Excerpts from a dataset
* * *
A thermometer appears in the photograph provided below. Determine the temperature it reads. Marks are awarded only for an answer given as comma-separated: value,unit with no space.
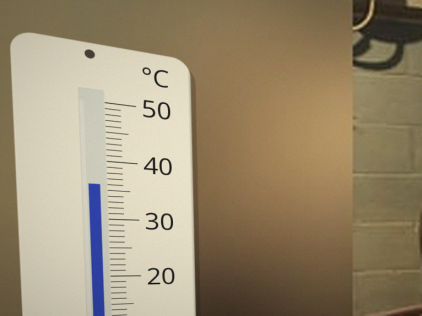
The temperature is 36,°C
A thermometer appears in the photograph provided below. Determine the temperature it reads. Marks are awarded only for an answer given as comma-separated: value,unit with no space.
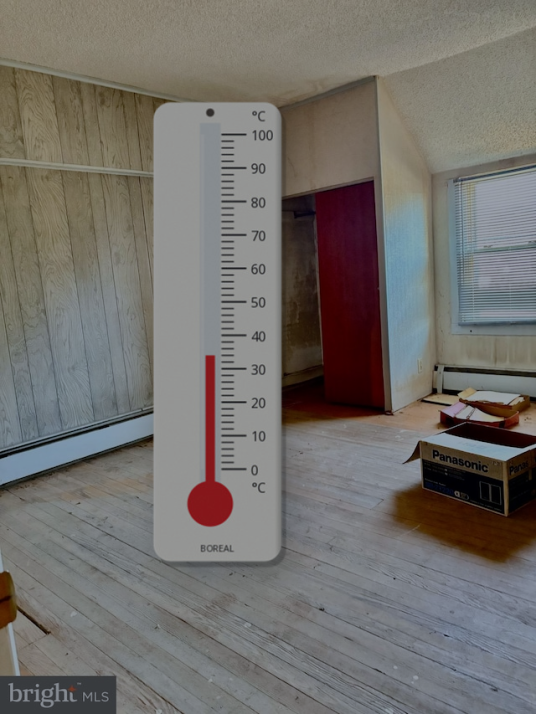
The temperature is 34,°C
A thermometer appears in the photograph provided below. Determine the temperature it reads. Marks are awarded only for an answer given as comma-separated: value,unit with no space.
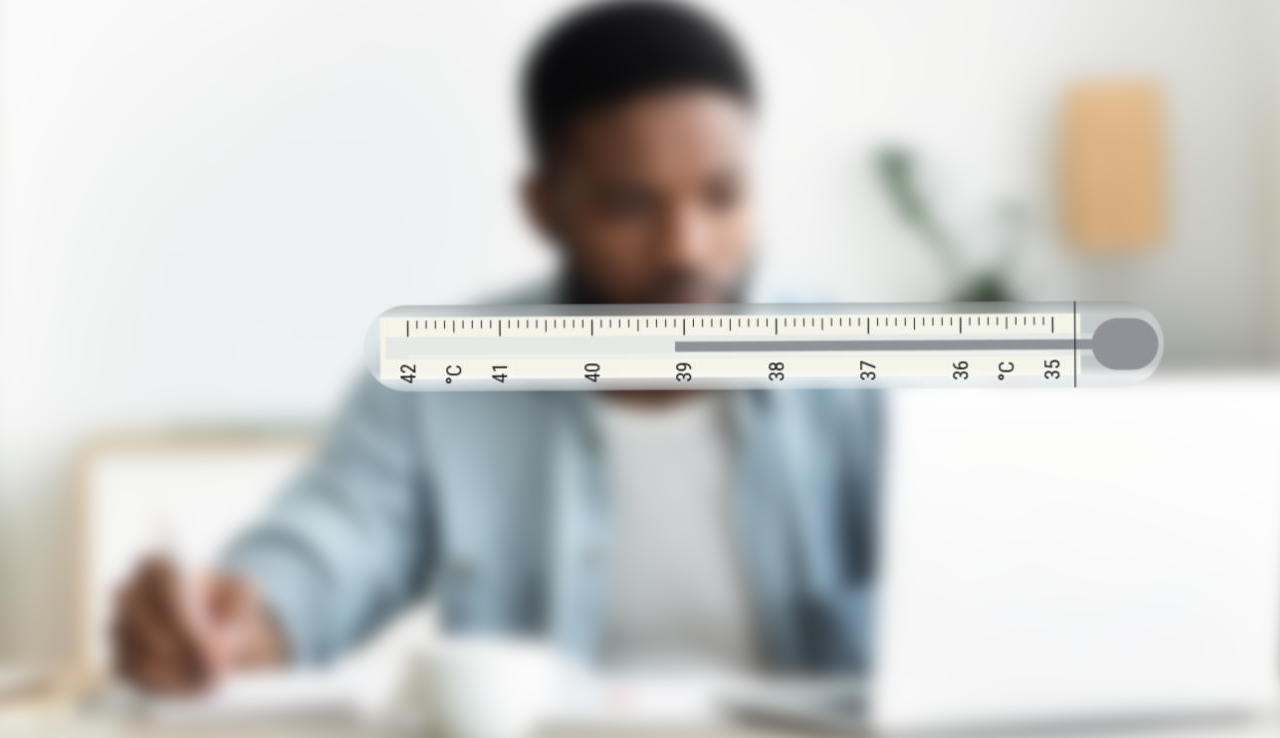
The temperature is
* * *
**Work instructions:** Please repeat every one of the items above word for word, leaving the pictures out.

**Task answer:**
A thermometer appears in the photograph provided below. Determine the temperature it reads. Marks are awarded only for an answer given as comma-separated: value,unit with no space.
The temperature is 36,°C
A thermometer appears in the photograph provided below. Determine the temperature it reads. Marks are awarded only for an answer given as comma-separated: value,unit with no space.
The temperature is 34,°C
A thermometer appears in the photograph provided below. Determine the temperature it reads. Marks are awarded only for an answer given as comma-separated: value,unit with no space.
The temperature is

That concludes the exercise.